Astrocytes are an important class of support cell in the brain, and one of the most common cell types in brain tissue. They carry out a wide range of tasks, most of which are absolutely essential to the functions performed by neurons. A few years ago, researchers suggested that senescent astrocytes may be responsible for a sizable portion of the progression of neurodegenerative conditions, a proposal expanded and further investigated since then, with a great deal more evidence gathered. Astrocyte behavior in the brain appears to change for the worse with age in a number of ways, not all of which may be connected to cellular senescence, and some of which might be preventable in the near term. The publicity materials here outline some of the most recent findings on this topic, in which the researchers propose that transformed astrocytes are producing some form of signal that results in the death of nearby neurons, and show that these astrocytes are present in neurodegenerative conditions where such cell death occurs:
While most of us haven't heard of astrocytes, these cells are four times as plentiful in the human brain as nerve cells. Now, a team has found that astrocytes, which perform many indispensable functions in the brain, can take on a villainous character, destroying nerve cells and likely driving many neurodegenerative diseases. "We've learned astrocytes aren't always the good guys. An aberrant version of them turns up in suspicious abundance in all the wrong places in brain-tissue samples from patients with brain injuries and major neurological disorders from Alzheimer's and Parkinson's to multiple sclerosis. The implications for treating these diseases are profound." Up to now, the pharmaceutical industry has mostly targeted nerve cells, also known as neurons. But a broad range of brain disorders may be treatable by blocking astrocytes' metamorphosis into toxic cells, or by pharmaceutically countering the neuron-killing toxin those harmful cells almost certainly secrete.
Once thought of as mere packing peanuts whose job it was to keep neurons from jiggling when we jog, astrocytes are now understood to provide critical hands-on support and guidance to neurons, enhancing their survival and shaping the shared connections between them that define the brain's labyrinthine circuitry. It's also known that traumatic brain injury, stroke, infection and disease can transform benign "resting astrocytes" into "reactive astrocytes" with altered features and behaviors. But until recently, whether reactive astrocytes were up to good or evil was an open question. In 2012, researchers resolved that ambiguity when they identified two distinct types of reactive astrocytes, which they called A1 and A2. In the presence of LPS, a component found in the cell walls of bacteria, they observed that resting astrocytes somehow wind up getting transformed into A1s, which are primed to produce large volumes of pro-inflammatory substances. A2s, on the other hand, are induced by oxygen deprivation in the brain, which occurs during strokes. A2s produce substances supporting neuron growth, health and survival near the stroke site.

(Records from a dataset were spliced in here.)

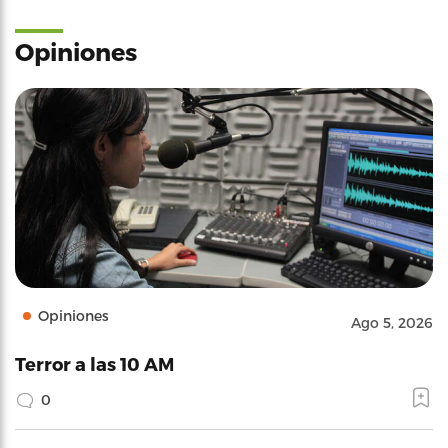
Opiniones
Opiniones
Ago 5, 2026
Terror a las 10 AM
0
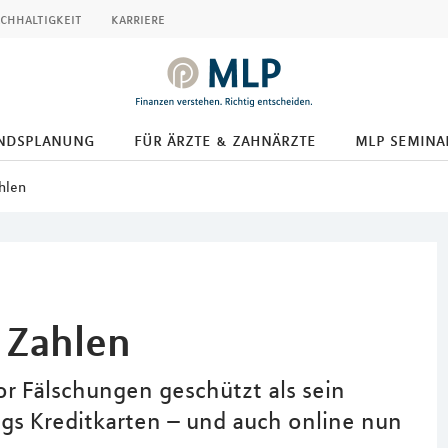
chhaltigkeit
karriere
ndsplanung
für ärzte & zahnärzte
mlp semina
hlen
 Zahlen
or Fälschungen geschützt als sein
ngs Kreditkarten – und auch online nun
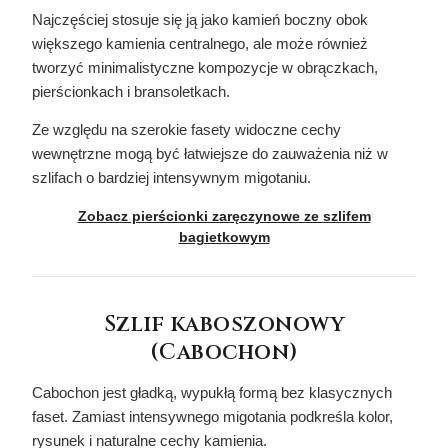
Najczęściej stosuje się ją jako kamień boczny obok
większego kamienia centralnego, ale może również
tworzyć minimalistyczne kompozycje w obrączkach,
pierścionkach i bransoletkach.
Ze względu na szerokie fasety widoczne cechy
wewnętrzne mogą być łatwiejsze do zauważenia niż w
szlifach o bardziej intensywnym migotaniu.
Zobacz pierścionki zaręczynowe ze szlifem
bagietkowym
Szlif kaboszonowy
(Cabochon)
Cabochon jest gładką, wypukłą formą bez klasycznych
faset. Zamiast intensywnego migotania podkreśla kolor,
rysunek i naturalne cechy kamienia.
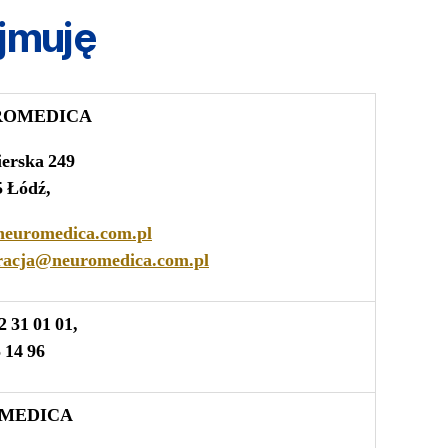
jmuję
ROMEDICA
ierska 249
5 Łódź,
euromedica.com.pl
tracja@neuromedica.com.pl
12 31 01 01,
 14 96
SMEDICA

In a series of experiments using laboratory mice, the scientists identified three pro-inflammatory factors whose production was ramped up after LPS exposure: TNF-alpha, IL-1-alpha and C1q. In the brain, all three of these substances are secreted exclusively by microglia. Each, by itself, had a partial A1-inducing effect on resting astrocytes. Combined, they propelled resting astrocytes into a full-fledged A1 state. Next, the researchers confirmed that A1s jettison the nurturing qualities they'd had as resting astrocytes. Further experiments showed that A1s lose resting astrocytes' capacity to prune synapses that are no longer needed or no longer functional and whose continued existence undermines efficient brain function. Indeed, when the researchers cultured healthy neurons with increasingly stronger concentrations of the broth in which A1s had been bathing, almost all the neurons eventually died. This and other experiments showed that A1s secrete a powerful, neuron-killing toxin.
Finally, the researchers analyzed samples of human brain tissue from patients with Alzheimer's disease, Parkinson's disease, Huntington's disease, amyotrophic lateral sclerosis and multiple sclerosis. In every case, they observed large numbers of A1s preferentially clustering where the disease was most active. For example, in the samples from Alzheimer's patients, nearly 60 percent of the astrocytes present in the prefrontal cortex, a region where the disease takes a great toll, were of the A1 variety. Because A1s are highly toxic to both neurons and oligodendrocytes, these findings strongly imply that A1 formation is helping to drive neurodegeneration in these diseases. An effort to identify the neurotoxin secreted by A1 astrocytes is underway. "We're very excited by the discovery of neurotoxic reactive astrocytes, because our findings imply that acute injuries of the retina, brain and spinal cord and neurodegenerative diseases may all be much more highly treatable than has been thought."